Without the images, reproduce each line of the material exactly.

· · · · · · ·

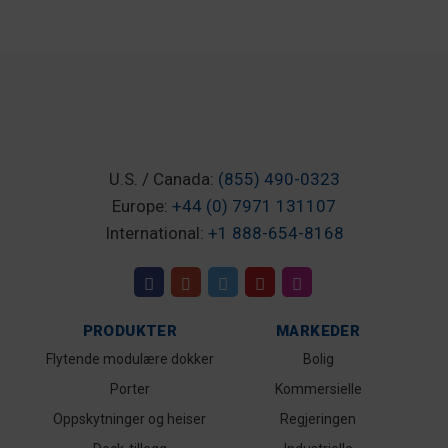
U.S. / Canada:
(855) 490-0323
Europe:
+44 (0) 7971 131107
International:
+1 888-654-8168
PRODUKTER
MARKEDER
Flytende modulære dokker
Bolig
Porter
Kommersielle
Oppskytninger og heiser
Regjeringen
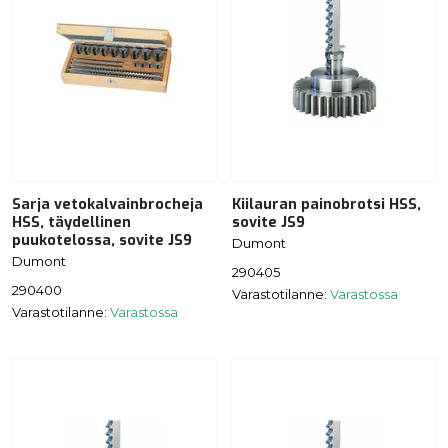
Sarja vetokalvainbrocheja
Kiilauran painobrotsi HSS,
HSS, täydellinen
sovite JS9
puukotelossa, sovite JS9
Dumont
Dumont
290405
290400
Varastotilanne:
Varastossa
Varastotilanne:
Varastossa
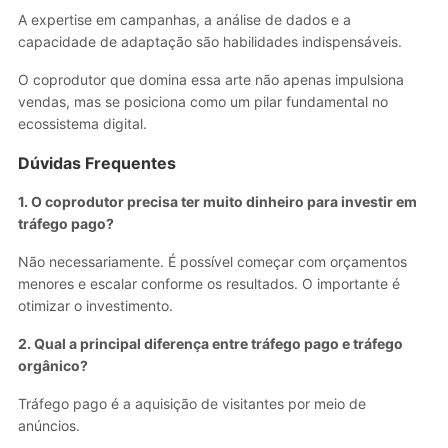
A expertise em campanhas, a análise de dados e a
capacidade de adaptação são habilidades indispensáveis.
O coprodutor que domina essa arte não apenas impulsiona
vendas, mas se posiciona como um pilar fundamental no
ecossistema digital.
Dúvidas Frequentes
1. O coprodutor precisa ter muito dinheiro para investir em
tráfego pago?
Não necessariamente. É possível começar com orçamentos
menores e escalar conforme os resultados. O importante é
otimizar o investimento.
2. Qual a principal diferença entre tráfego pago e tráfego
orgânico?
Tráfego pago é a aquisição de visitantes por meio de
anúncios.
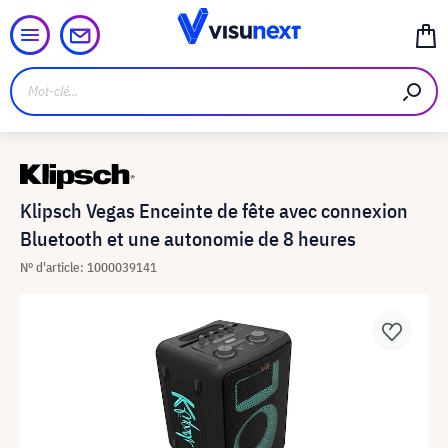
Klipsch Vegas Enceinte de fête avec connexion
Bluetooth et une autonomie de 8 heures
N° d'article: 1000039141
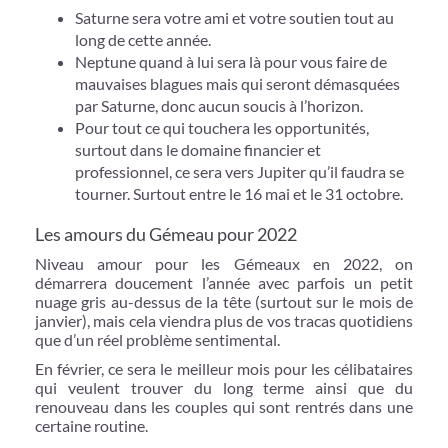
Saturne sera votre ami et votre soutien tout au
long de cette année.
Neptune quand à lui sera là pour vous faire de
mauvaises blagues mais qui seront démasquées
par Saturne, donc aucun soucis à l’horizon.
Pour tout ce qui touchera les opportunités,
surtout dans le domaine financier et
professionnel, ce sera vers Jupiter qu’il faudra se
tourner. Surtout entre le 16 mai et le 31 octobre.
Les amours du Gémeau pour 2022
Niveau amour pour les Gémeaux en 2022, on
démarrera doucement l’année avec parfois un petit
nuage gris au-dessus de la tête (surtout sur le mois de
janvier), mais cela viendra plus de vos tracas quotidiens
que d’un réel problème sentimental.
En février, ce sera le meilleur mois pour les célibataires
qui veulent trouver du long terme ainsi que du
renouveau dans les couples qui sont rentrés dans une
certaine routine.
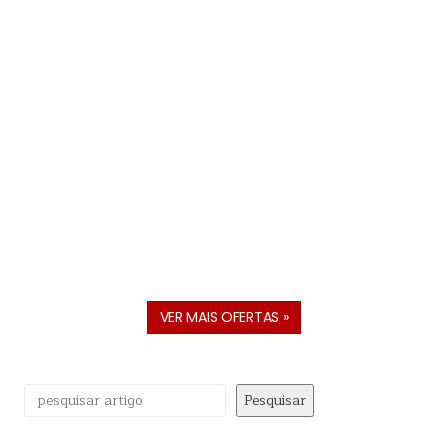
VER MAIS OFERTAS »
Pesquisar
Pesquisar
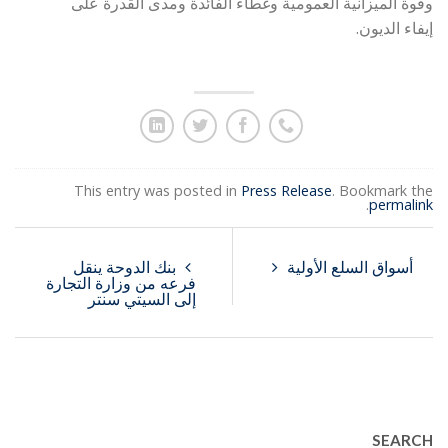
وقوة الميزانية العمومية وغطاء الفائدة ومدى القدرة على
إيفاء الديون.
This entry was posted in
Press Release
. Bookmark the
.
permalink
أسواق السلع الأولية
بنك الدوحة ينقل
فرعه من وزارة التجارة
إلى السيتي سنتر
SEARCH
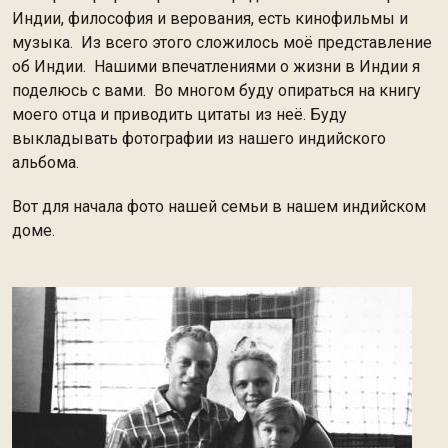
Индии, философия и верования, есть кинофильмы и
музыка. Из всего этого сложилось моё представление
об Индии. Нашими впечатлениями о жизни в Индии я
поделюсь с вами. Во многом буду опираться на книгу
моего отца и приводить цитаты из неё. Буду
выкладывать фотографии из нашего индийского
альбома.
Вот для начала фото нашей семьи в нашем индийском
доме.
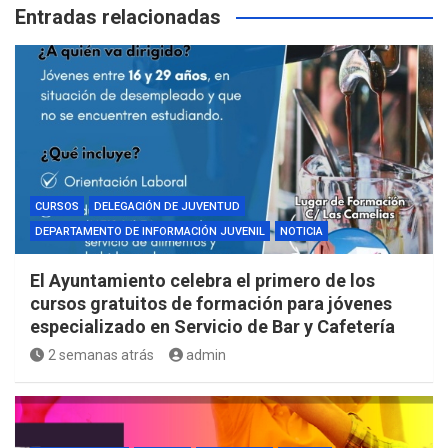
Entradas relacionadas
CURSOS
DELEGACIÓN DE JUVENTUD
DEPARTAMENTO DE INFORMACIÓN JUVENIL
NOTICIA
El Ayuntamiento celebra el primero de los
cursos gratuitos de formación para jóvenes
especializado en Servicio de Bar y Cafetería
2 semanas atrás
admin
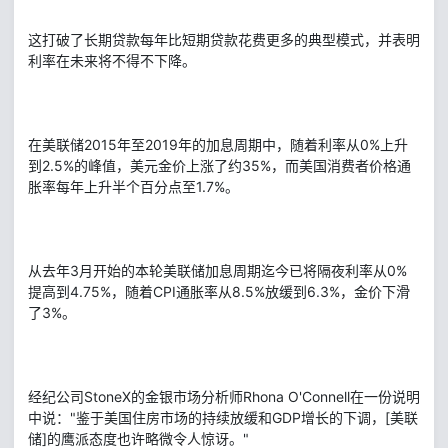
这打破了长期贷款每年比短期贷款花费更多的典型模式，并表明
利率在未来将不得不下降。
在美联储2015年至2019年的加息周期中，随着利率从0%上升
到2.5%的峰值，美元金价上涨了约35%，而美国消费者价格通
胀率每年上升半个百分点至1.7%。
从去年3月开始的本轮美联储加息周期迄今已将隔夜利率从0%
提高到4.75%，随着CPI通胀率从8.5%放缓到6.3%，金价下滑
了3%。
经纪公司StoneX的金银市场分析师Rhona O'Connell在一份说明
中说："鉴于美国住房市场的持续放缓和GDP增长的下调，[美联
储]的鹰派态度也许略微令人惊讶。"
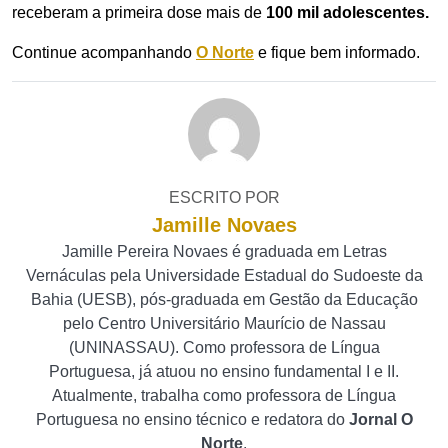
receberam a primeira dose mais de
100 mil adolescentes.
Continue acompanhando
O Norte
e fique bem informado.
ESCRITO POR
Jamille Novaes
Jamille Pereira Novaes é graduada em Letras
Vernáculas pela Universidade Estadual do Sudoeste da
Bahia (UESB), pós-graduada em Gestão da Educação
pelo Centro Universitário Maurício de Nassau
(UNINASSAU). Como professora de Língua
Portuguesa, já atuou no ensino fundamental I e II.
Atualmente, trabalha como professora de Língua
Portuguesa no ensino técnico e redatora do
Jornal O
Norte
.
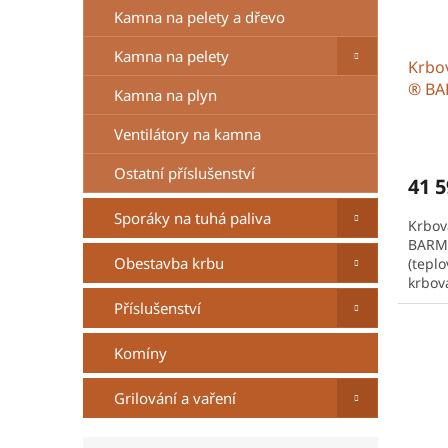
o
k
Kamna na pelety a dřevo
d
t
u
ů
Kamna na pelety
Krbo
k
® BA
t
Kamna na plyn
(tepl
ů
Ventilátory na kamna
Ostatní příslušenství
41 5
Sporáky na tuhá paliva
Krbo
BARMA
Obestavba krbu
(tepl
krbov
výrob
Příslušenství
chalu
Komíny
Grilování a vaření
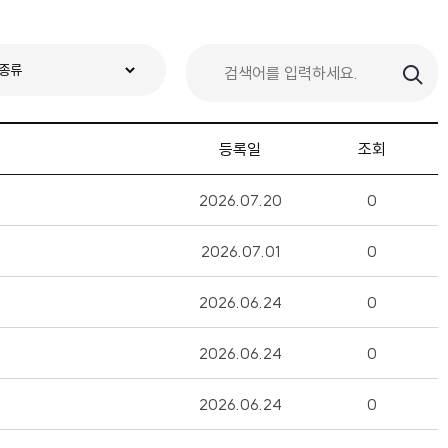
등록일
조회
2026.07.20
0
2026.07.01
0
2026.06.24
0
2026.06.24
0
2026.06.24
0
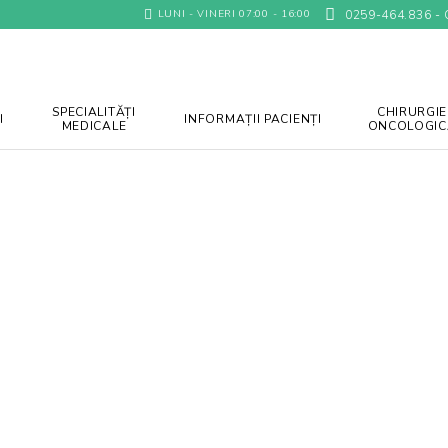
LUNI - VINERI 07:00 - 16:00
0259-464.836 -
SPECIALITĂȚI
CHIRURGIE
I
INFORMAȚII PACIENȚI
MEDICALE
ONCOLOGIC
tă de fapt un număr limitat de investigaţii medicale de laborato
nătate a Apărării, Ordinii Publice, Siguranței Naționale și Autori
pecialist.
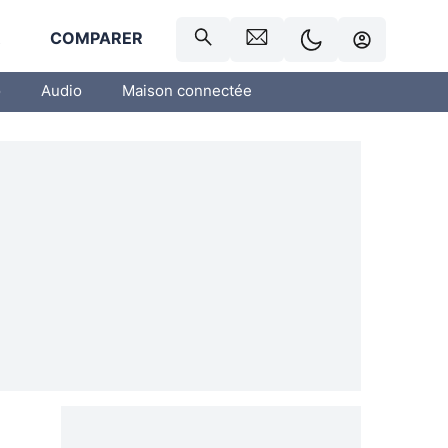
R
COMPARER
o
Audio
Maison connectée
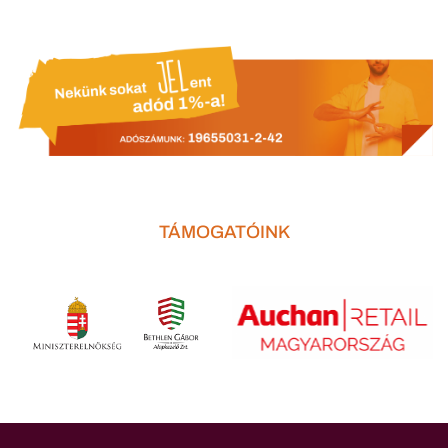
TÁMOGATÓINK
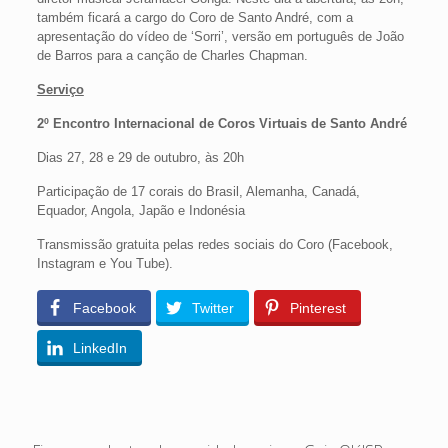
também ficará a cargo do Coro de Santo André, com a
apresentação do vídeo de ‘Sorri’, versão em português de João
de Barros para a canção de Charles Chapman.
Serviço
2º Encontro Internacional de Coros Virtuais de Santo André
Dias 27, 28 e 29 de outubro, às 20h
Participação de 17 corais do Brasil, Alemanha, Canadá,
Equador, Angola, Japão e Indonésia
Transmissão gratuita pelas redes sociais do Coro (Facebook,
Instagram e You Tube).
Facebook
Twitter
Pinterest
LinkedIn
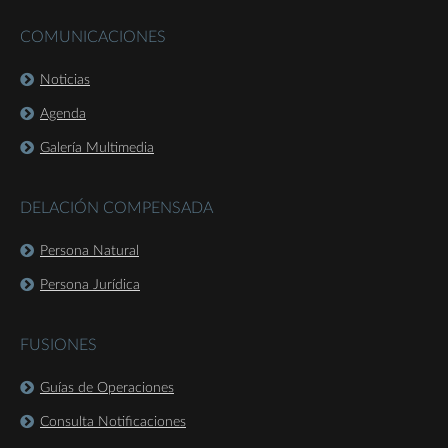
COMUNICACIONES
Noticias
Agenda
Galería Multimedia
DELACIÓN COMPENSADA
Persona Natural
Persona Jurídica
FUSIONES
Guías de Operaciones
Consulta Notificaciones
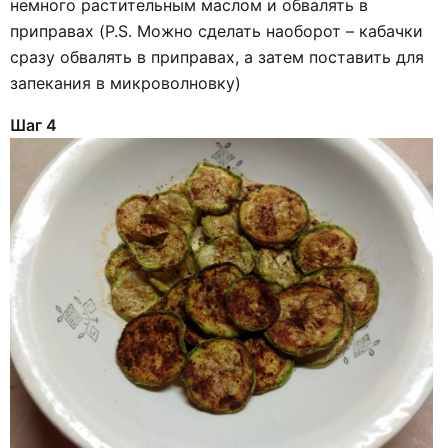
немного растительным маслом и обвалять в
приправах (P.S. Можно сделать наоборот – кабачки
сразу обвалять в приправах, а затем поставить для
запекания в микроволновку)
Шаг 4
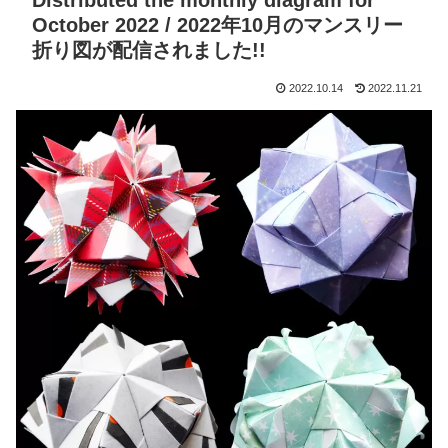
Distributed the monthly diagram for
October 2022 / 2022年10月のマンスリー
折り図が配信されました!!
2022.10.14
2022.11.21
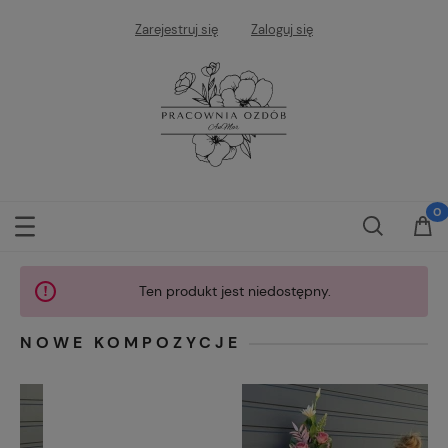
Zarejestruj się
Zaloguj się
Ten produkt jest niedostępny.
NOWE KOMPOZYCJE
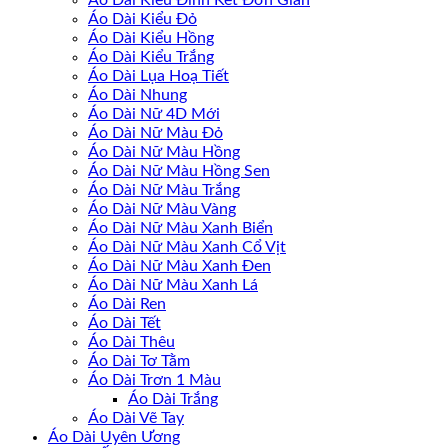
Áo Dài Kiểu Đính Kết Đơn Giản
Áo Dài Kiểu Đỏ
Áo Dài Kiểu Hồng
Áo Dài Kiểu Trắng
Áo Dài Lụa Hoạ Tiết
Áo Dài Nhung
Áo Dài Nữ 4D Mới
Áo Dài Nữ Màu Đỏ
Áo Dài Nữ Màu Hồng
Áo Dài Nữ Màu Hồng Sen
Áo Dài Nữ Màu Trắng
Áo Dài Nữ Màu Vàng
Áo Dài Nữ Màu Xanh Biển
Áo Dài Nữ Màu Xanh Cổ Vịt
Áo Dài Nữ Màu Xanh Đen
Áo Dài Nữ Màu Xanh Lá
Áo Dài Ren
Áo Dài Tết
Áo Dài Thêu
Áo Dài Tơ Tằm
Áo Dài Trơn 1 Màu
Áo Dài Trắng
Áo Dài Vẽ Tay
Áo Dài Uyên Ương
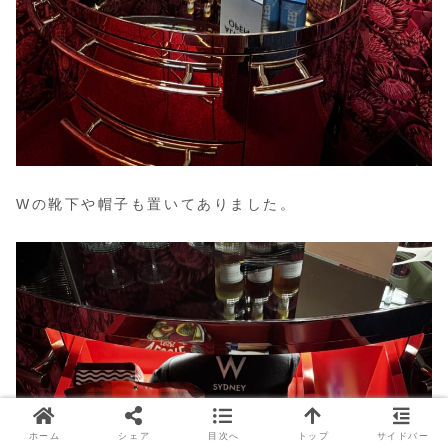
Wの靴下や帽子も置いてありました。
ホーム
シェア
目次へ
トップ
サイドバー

· · · · · · ·

[Exercise solution]
U.S. / Canada:
(855) 490-0323
Europe:
+44 (0) 7971 131107
International:
+1 888-654-8168
PRODUKTER
MARKEDER
Flytende modulære dokker
Bolig
Porter
Kommersielle
Oppskytninger og heiser
Regjeringen
Sarja vetokalvainbrocheja
Kiilauran painobrotsi HSS,
HSS, täydellinen
sovite JS9
puukotelossa, sovite JS9
Dumont
Dumont
290405
290400
Varastotilanne:
Varastossa
Varastotilanne:
Varastossa
A expertise em campanhas, a análise de dados e a
capacidade de adaptação são habilidades indispensáveis.
O coprodutor que domina essa arte não apenas impulsiona
vendas, mas se posiciona como um pilar fundamental no
ecossistema digital.
Dúvidas Frequentes
1. O coprodutor precisa ter muito dinheiro para investir em
tráfego pago?
Não necessariamente. É possível começar com orçamentos
menores e escalar conforme os resultados. O importante é
otimizar o investimento.
2. Qual a principal diferença entre tráfego pago e tráfego
orgânico?
Tráfego pago é a aquisição de visitantes por meio de
anúncios.
Klipsch Vegas Enceinte de fête avec connexion
Bluetooth et une autonomie de 8 heures
N° d'article: 1000039141
Saturne sera votre ami et votre soutien tout au
long de cette année.
Neptune quand à lui sera là pour vous faire de
mauvaises blagues mais qui seront démasquées
par Saturne, donc aucun soucis à l’horizon.
Pour tout ce qui touchera les opportunités,
surtout dans le domaine financier et
professionnel, ce sera vers Jupiter qu’il faudra se
tourner. Surtout entre le 16 mai et le 31 octobre.
Les amours du Gémeau pour 2022
Niveau amour pour les Gémeaux en 2022, on
démarrera doucement l’année avec parfois un petit
nuage gris au-dessus de la tête (surtout sur le mois de
janvier), mais cela viendra plus de vos tracas quotidiens
que d’un réel problème sentimental.
En février, ce sera le meilleur mois pour les célibataires
qui veulent trouver du long terme ainsi que du
renouveau dans les couples qui sont rentrés dans une
certaine routine.
VER MAIS OFERTAS »
Pesquisar
Pesquisar
وقوة الميزانية العمومية وغطاء الفائدة ومدى القدرة على
إيفاء الديون.
This entry was posted in
Press Release
. Bookmark the
.
permalink
أسواق السلع الأولية
بنك الدوحة ينقل
فرعه من وزارة التجارة
إلى السيتي سنتر
SEARCH
Индии, философия и верования, есть кинофильмы и
музыка. Из всего этого сложилось моё представление
об Индии. Нашими впечатлениями о жизни в Индии я
поделюсь с вами. Во многом буду опираться на книгу
моего отца и приводить цитаты из неё. Буду
выкладывать фотографии из нашего индийского
альбома.
Вот для начала фото нашей семьи в нашем индийском
доме.
Entradas relacionadas
CURSOS
DELEGACIÓN DE JUVENTUD
DEPARTAMENTO DE INFORMACIÓN JUVENIL
NOTICIA
El Ayuntamiento celebra el primero de los
cursos gratuitos de formación para jóvenes
especializado en Servicio de Bar y Cafetería
2 semanas atrás
admin
这打破了长期贷款每年比短期贷款花费更多的典型模式，并表明
利率在未来将不得不下降。
在美联储2015年至2019年的加息周期中，随着利率从0%上升
到2.5%的峰值，美元金价上涨了约35%，而美国消费者价格通
胀率每年上升半个百分点至1.7%。
从去年3月开始的本轮美联储加息周期迄今已将隔夜利率从0%
提高到4.75%，随着CPI通胀率从8.5%放缓到6.3%，金价下滑
了3%。
经纪公司StoneX的金银市场分析师Rhona O'Connell在一份说明
中说："鉴于美国住房市场的持续放缓和GDP增长的下调，[美联
储]的鹰派态度也许略微令人惊讶。"
receberam a primeira dose mais de
100 mil adolescentes.
Continue acompanhando
O Norte
e fique bem informado.
ESCRITO POR
Jamille Novaes
Jamille Pereira Novaes é graduada em Letras
Vernáculas pela Universidade Estadual do Sudoeste da
Bahia (UESB), pós-graduada em Gestão da Educação
pelo Centro Universitário Maurício de Nassau
(UNINASSAU). Como professora de Língua
Portuguesa, já atuou no ensino fundamental I e II.
Atualmente, trabalha como professora de Língua
Portuguesa no ensino técnico e redatora do
Jornal O
Norte
.
o
k
Kamna na pelety a dřevo
d
t
u
ů
Kamna na pelety
Krbo
k
® BA
t
Kamna na plyn
(tepl
ů
Ventilátory na kamna
Ostatní příslušenství
41 5
Sporáky na tuhá paliva
Krbo
BARMA
Obestavba krbu
(tepl
krbov
výrob
Příslušenství
chalu
Komíny
Grilování a vaření
등록일
조회
2026.07.20
0
2026.07.01
0
2026.06.24
0
2026.06.24
0
2026.06.24
0
LUNI - VINERI 07:00 - 16:00
0259-464.836 -
SPECIALITĂȚI
CHIRURGIE
I
INFORMAȚII PACIENȚI
MEDICALE
ONCOLOGIC
tă de fapt un număr limitat de investigaţii medicale de laborato
nătate a Apărării, Ordinii Publice, Siguranței Naționale și Autori
pecialist.
R
COMPARER
o
Audio
Maison connectée
TÁMOGATÓINK
também ficará a cargo do Coro de Santo André, com a
apresentação do vídeo de ‘Sorri’, versão em português de João
de Barros para a canção de Charles Chapman.
Serviço
2º Encontro Internacional de Coros Virtuais de Santo André
Dias 27, 28 e 29 de outubro, às 20h
Participação de 17 corais do Brasil, Alemanha, Canadá,
Equador, Angola, Japão e Indonésia
Transmissão gratuita pelas redes sociais do Coro (Facebook,
Instagram e You Tube).
Facebook
Twitter
Pinterest
LinkedIn
COMUNICACIONES
Noticias
Agenda
Galería Multimedia
DELACIÓN COMPENSADA
Persona Natural
Persona Jurídica
FUSIONES
Guías de Operaciones
Consulta Notificaciones
немного растительным маслом и обвалять в
приправах (P.S. Можно сделать наоборот – кабачки
сразу обвалять в приправах, а затем поставить для
запекания в микроволновку)
Шаг 4
Distributed the monthly diagram for
October 2022 / 2022年10月のマンスリー
折り図が配信されました!!
2022.10.14
2022.11.21
Zarejestruj się
Zaloguj się
Ten produkt jest niedostępny.
NOWE KOMPOZYCJE
Áo Dài Kiểu Đính Kết Đơn Giản
Áo Dài Kiểu Đỏ
Áo Dài Kiểu Hồng
Áo Dài Kiểu Trắng
Áo Dài Lụa Hoạ Tiết
Áo Dài Nhung
Áo Dài Nữ 4D Mới
Áo Dài Nữ Màu Đỏ
Áo Dài Nữ Màu Hồng
Áo Dài Nữ Màu Hồng Sen
Áo Dài Nữ Màu Trắng
Áo Dài Nữ Màu Vàng
Áo Dài Nữ Màu Xanh Biển
Áo Dài Nữ Màu Xanh Cổ Vịt
Áo Dài Nữ Màu Xanh Đen
Áo Dài Nữ Màu Xanh Lá
Áo Dài Ren
Áo Dài Tết
Áo Dài Thêu
Áo Dài Tơ Tằm
Áo Dài Trơn 1 Màu
Áo Dài Trắng
Áo Dài Vẽ Tay
Áo Dài Uyên Ương
Wの靴下や帽子も置いてありました。
ホーム
シェア
目次へ
トップ
サイドバー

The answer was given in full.